Spülen Sie das Röhrchen mit weiteren 500 Mikrolitern des mit epidermalen Wachstumsfaktor ergänzten Wachstumsmediums und fügen Sie es dem Brunnen hinzu. Schütteln Sie die Brunnenplatte vorsichtig und legen Sie die Platte bei 37 Grad Celsius mit Kohlendioxid in den Inkubator. Beginnen Sie mit der Überprüfung auf 90% bis 100% Zellkonfluenz.
Als nächstes entfernen Sie das Medium und fügen Sie einen Milliliter kaltes HBSS hinzu, um den Brunnen zu waschen. Schaukeln Sie vorsichtig die Platte und entfernen Sie HBSS ohne Spuren hinterlassen. Später fügen Sie 500 Mikroliter einer vorgewärmten Trypsin-haltigen Lösung hinzu, um die Zellen aus dem Brunnen zu lösen.
Schaukeln Sie vorsichtig und inkubieren Sie für zwei Minuten im 37 Grad Celsius Inkubator. Nachdem Sie die Platte vom Inkubator in die Biosicherheitswerkbank gebracht haben, saugen Sie die trypsinhaltige Lösung beim Kippen ab. Verteilen Sie es vorsichtig und langsam mehrmals über den Brunnen, bis sich die Zellen vollständig lösen.
Als nächstes übertragen Sie diese Zellsuspension in ein steriles 1,5-Milliliter-Röhrchen und legen Röhrchen in die Zentrifuge. Bei 300 mal g acht Minuten bei vier Grad Celsius schleudern und Röhrchen zurück in die Biosicherheitswerkbank bringen. Entfernen Sie den Überstand, ohne das Pellet zu berühren.
Resuspendieren Sie nun vorsichtig das Zellpellet, indem Sie 600 Mikroliter vorgewärmtes Wachstumsmedium hinzufügen und etwa 30 bis 40 Mal auf und ab pipettieren. Schließlich werden 100 Mikroliter der erhaltenen Zellsuspension in der Mitte von sechs beschichteten Deckgläsern der 24-Well-Platte ausgesät. Legen Sie die Platte auf den Inkubator und lassen Sie die Zellen für die anschließende Transfektion mit Mikro-RNA-Nachahmungen absetzen.

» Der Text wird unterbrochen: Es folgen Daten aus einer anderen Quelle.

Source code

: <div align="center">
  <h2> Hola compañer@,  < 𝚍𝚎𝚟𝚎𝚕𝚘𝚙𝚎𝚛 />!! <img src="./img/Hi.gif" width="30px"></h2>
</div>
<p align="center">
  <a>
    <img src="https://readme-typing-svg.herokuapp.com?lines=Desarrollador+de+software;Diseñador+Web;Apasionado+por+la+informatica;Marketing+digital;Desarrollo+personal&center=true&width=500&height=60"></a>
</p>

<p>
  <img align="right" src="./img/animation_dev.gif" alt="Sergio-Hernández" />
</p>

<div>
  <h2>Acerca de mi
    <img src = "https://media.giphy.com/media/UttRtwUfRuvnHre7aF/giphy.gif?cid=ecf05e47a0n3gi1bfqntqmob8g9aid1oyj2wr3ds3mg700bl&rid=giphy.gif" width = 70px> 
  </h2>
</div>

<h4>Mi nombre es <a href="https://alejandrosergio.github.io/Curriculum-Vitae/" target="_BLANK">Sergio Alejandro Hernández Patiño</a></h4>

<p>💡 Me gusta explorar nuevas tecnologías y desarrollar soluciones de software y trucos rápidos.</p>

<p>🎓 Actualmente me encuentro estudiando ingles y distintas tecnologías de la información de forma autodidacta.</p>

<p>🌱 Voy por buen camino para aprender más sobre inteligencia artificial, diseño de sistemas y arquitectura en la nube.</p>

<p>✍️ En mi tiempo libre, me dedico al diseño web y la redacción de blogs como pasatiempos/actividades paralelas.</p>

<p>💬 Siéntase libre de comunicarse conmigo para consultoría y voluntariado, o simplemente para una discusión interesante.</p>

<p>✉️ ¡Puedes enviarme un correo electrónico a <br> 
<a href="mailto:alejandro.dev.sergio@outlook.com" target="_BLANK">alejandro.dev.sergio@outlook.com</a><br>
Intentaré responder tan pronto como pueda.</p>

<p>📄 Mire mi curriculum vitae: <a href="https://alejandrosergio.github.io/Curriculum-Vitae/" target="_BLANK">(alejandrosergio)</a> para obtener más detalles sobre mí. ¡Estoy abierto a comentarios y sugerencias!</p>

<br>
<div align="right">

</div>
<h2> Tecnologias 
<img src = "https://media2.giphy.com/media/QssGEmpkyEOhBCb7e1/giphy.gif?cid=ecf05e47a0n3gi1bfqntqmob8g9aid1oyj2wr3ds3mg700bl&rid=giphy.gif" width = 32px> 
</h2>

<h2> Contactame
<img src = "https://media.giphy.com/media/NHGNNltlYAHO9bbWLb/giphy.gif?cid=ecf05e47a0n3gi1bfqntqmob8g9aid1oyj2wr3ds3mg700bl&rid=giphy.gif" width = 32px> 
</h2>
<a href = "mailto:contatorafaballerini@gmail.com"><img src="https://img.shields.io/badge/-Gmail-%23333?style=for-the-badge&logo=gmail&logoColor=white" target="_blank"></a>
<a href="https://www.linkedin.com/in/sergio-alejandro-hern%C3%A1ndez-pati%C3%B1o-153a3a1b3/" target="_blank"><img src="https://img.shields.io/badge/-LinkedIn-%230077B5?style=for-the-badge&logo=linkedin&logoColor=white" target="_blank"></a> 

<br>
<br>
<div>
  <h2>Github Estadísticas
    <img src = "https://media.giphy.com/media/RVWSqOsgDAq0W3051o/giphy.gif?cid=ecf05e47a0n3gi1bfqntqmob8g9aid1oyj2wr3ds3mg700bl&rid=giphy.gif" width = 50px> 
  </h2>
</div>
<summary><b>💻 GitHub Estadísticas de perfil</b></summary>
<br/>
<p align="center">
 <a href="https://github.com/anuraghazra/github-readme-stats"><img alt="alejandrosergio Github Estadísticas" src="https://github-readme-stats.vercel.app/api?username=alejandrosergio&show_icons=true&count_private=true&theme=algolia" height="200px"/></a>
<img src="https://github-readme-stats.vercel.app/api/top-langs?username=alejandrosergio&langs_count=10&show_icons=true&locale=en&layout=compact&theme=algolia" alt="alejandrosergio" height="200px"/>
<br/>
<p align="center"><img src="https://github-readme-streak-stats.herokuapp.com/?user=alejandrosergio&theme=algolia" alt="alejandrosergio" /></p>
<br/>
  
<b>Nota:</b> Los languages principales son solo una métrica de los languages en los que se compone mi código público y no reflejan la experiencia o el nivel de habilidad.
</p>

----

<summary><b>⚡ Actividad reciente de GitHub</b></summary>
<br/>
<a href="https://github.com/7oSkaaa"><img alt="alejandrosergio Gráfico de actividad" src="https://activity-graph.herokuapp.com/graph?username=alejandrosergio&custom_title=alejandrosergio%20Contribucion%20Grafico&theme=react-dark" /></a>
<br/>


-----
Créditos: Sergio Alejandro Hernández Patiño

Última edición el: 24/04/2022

Die Abbildung zeigt die Kontrollbedingungen fünf Tage nach der Transfektion mit einigen Ascl1-Tomato-positiven Zellen. Nach einer miR-25-Behandlung werden jedoch noch viel mehr Ascl1-Tomato-positive Zellen gefunden. Die Quantifizierung ergab eine Vervierfachung der Anzahl der Ascl1-Tomato-positiven Zellen in den miR-25-behandelten Vertiefungen im Vergleich zu Kontrollen.

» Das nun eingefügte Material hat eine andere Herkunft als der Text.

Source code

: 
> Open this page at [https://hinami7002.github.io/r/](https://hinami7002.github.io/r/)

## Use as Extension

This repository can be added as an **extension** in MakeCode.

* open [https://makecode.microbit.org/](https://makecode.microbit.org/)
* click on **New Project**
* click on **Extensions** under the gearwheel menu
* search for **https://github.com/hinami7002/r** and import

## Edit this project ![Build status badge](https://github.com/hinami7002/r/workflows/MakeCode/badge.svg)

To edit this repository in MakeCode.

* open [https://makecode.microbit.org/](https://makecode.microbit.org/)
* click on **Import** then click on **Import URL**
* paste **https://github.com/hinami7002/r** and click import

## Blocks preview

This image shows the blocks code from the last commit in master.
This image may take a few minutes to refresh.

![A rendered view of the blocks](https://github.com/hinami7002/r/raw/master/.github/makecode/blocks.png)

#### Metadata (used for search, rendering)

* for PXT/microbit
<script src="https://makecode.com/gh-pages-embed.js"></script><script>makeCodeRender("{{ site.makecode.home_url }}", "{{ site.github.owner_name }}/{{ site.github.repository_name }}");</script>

Am wichtigsten ist, dass die überwiegende Mehrheit der Ascl1-Tomato-positiven Zellen, die in den mit riR-25 behandelten Wells gefunden wurden, eine neuronale Morphologie annahm. Zu den Merkmalen dieser neuronalen Morphologie gehörten eine reduzierte Zellsomagröße, die Entwicklung feiner Prozesse und die Bildung winziger Netzwerke. Die Quantifizierung ergab, dass etwa 70% aller Ascl1-Tomato-positiven Zellen neuronale Merkmale aufwiesen.
Die immunfluoreszierende Markierung zeigt, dass Ascl1-Tomato-positive Zellen mit neuronaler Morphologie die neuronalen Marker OTX2 und MAP2 exprimieren, was die neuronale Identität bestätigt. Die Quantifizierung dieser Zellen zeigte, dass nach miR-25-Überexpression etwa 40 Ascl1-Tomato-positive Neuronen pro Feld vorhanden sind, verglichen mit fünf neuronalen Zellen pro Feld in Kontrollen. Die identifizierten neuronalen Zellen machen etwa 70% der gesamten Ascl1-Tomato-positiven Zellpopulation der miR-25-behandelten Proben aus.
Darüber hinaus zeigte die Quantifizierung der absoluten Anzahl von OTX2- und MAP2-koexprimierenden Neuronen, dass nach miR-25-Behandlung etwa 60 Neuronen pro Feld gefunden wurden, verglichen mit 10 Neuronen pro Feld bei Kontrollen. Es ist unerlässlich, in einer sauberen und desinfizierten Umgebung mit sauberen und sterilen Werkzeugen zu arbeiten und sorgfältig zu arbeiten, indem jede harte Behandlung vermieden wird. Nachgelagerte Anwendungen können beispielsweise Proteinquantifizierung, DNA- oder RNA-Analyse oder elektrophysiologische Studien sein.
Diese Technik half uns, erste Fragen zur nuklearen Reprogrammierung zu erforschen, die zum Bereich der regenerativen Medizin gehört. Und es gibt eine Vielzahl von Faktoren und Bedingungen, die getestet werden können, um neue Fragen zu erforschen.